I guess the lack of modernizing explains why 70% of the people on the mall smoke. Nothing like a cig every 10 minutes to perk you right up.

Why did the city remove the canopy covers that were collapsing on the abandoned/empty big buildings attached to Wachovia? Did one of them fall and injure a pedestrian? Oh well. It pains me to see those historic rusty chunks of metal gone. Can we sue?

Dumb me, not the Paramount, the Regal. Don't know what I was thinking there and of course I only noticed as my post popped up.

Jim, there would have been nothing to "drag on so long" had Mr Gieck not destroyed the facade of the building with malice aforethought. Blame the perpetrator, not the governing body that has to help clean up the mess he made.

CC, point taken regarding Ashley Cooper. But there's enough conflict of interest among the BAR members alone to insure that their decisions will always be toothless. Architects aren't going to be too brave if they're worrying about their future commissions from business owners and developers.

There is no doubt that the BAR involvment plays a significant role whenever any business considers opening up downtown. It also plays a big role whenever anyone is thinking of buying real estate there also.

THe board should strive to appear MORE than fair and transpaerent in all its dealings.


I see your point but that's not where my argument stems. I'm sure that given hindsight the facade never would have been destroyed. But he has paid plenty for doing it, and is definitely an example of a good reason not to jump the gun altering any facade downtown. That cautionary tale to future downtown business owners is well documented. It seems it would be in the best interest of most of us not having arguments about it on the internet to get it over with as quickly as possible.

What of the fine, did that ever happen? If not, why?

I agree with Ms Brennan, that Mr Gieck should have been made to restore what he destroyed. While I understand what the BAR is trying to do here, they run the risk of being seen as too wishy-washy. That's the last thing we need need in a town full of "intellectual hatin'" black & white thinking property rights nuts.
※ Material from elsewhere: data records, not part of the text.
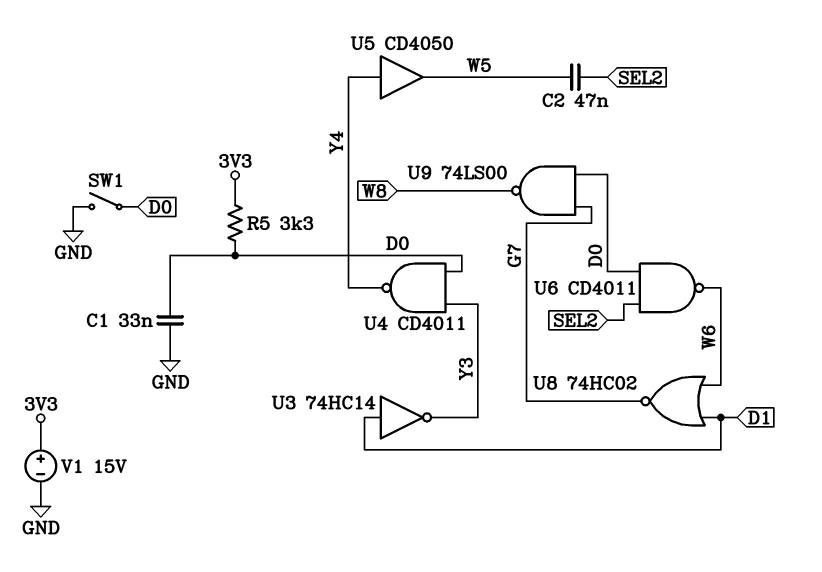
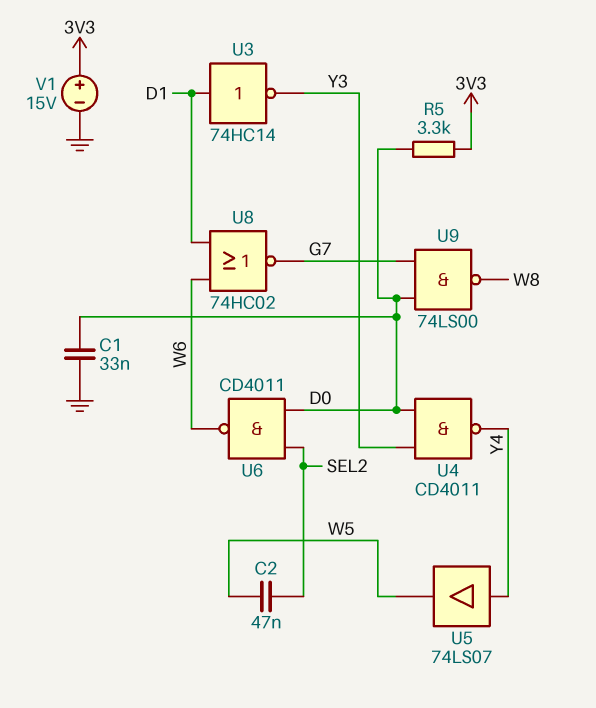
SW1: switch (D0, GND) -> none
U5: buffer CD4050 (in Y4, out W5) -> buffer 74LS07 (in Y4, out W5)

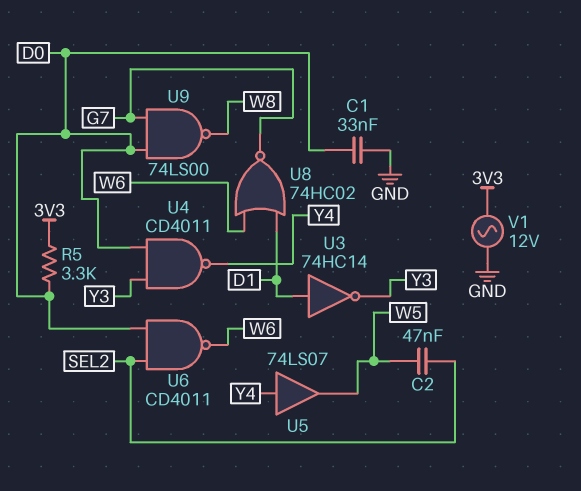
V1: 15V (plus 3V3, minus GND) -> AC 12V (3V3, GND)

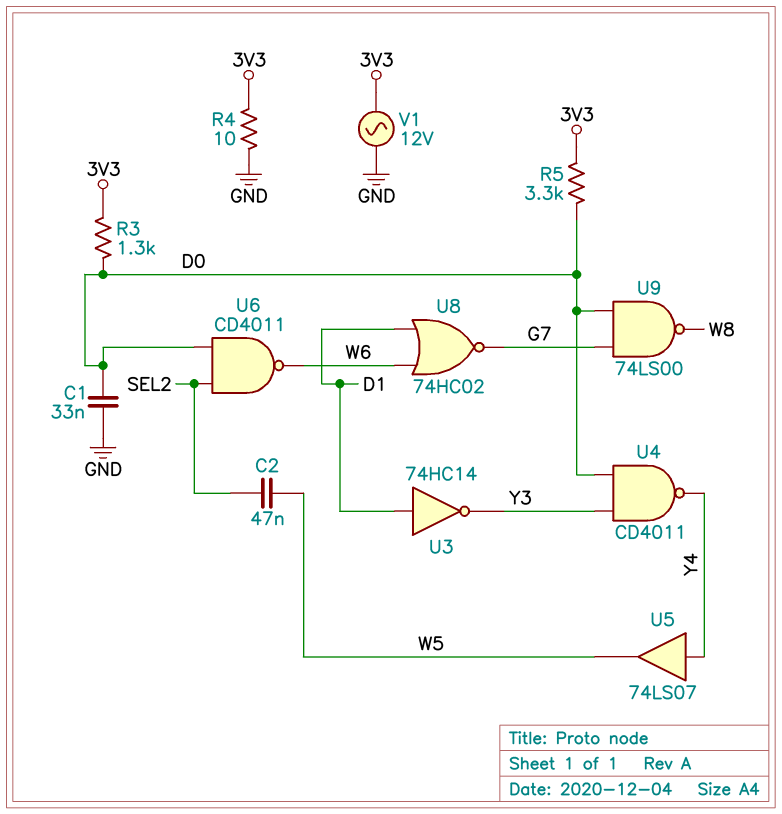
R3: none -> 1.3k (3V3, D0)
R4: none -> 10 (3V3, GND)

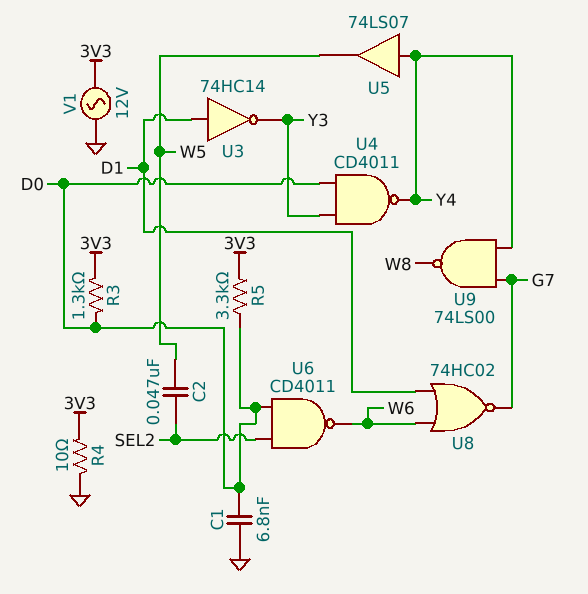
C1: 33nF (D0, GND) -> 6.8nF (D0, GND)
U9: NAND 74LS00 (in D0, in G7, out W8) -> NAND 74LS00 (in G7, in Y4, out W8)

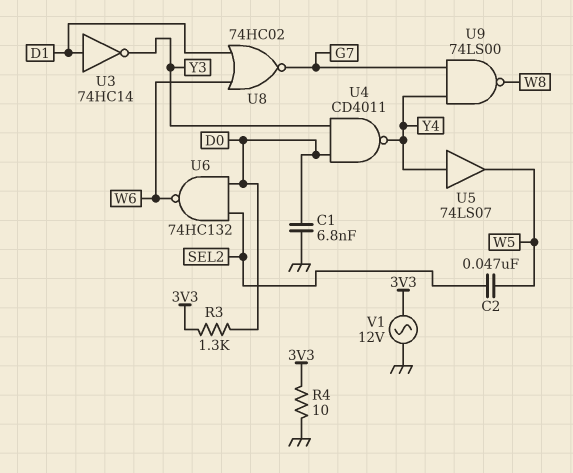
R5: 3.3k (3V3, D0) -> none
U6: NAND CD4011 (in D0, in SEL2, out W6) -> NAND 74HC132 (in D0, in SEL2, out W6)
I suspect this was a difference of opinion between preservationists and designers. Property owners know they have a good chance of going before the BAR and coming away with a soft tap on the wrist. There needs to be a predictably hard fine and immediate restoration of facade. Every single time.

What's the point of all these ordinances if you aren't going to enforce them . I agree, what about the fine? We need to make people, like Joe Gieck, pay a substantial sum to discourage others from doing this-they know better.